=== Section Start ===

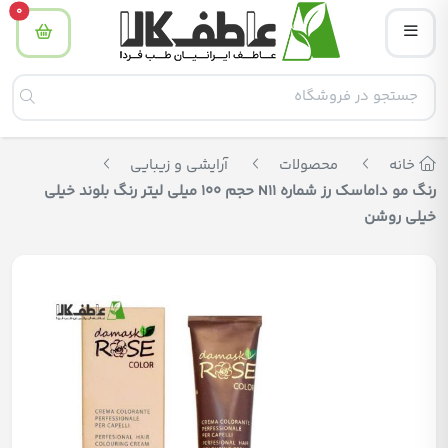
tity
0
خانه
محصولات
آرایشی و زیبایی
رنگ مو داماسک رز شماره N11 حجم 100 میلی لیتر رنگ بلوند خیلی
خیلی روشن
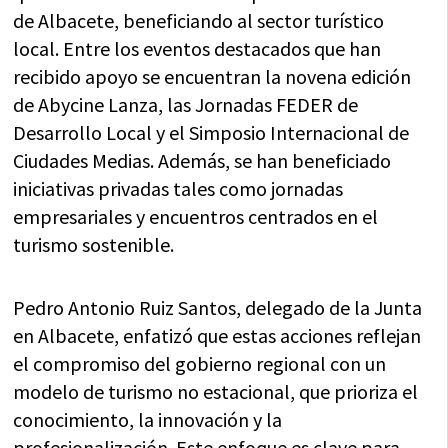
de Albacete, beneficiando al sector turístico
local. Entre los eventos destacados que han
recibido apoyo se encuentran la novena edición
de Abycine Lanza, las Jornadas FEDER de
Desarrollo Local y el Simposio Internacional de
Ciudades Medias. Además, se han beneficiado
iniciativas privadas tales como jornadas
empresariales y encuentros centrados en el
turismo sostenible.
Pedro Antonio Ruiz Santos, delegado de la Junta
en Albacete, enfatizó que estas acciones reflejan
el compromiso del gobierno regional con un
modelo de turismo no estacional, que prioriza el
conocimiento, la innovación y la
profesionalización. Este enfoque es clave para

=== Section End ===

__PROMPT__
Beginning at the line with "de Albacete, beneficiando al sector turístico", write out each line exactly as it stands until the listing ends, and add nothing.

__EXERCISE RESPONSE__
de Albacete, beneficiando al sector turístico
local. Entre los eventos destacados que han
recibido apoyo se encuentran la novena edición
de Abycine Lanza, las Jornadas FEDER de
Desarrollo Local y el Simposio Internacional de
Ciudades Medias. Además, se han beneficiado
iniciativas privadas tales como jornadas
empresariales y encuentros centrados en el
turismo sostenible.
Pedro Antonio Ruiz Santos, delegado de la Junta
en Albacete, enfatizó que estas acciones reflejan
el compromiso del gobierno regional con un
modelo de turismo no estacional, que prioriza el
conocimiento, la innovación y la
profesionalización. Este enfoque es clave para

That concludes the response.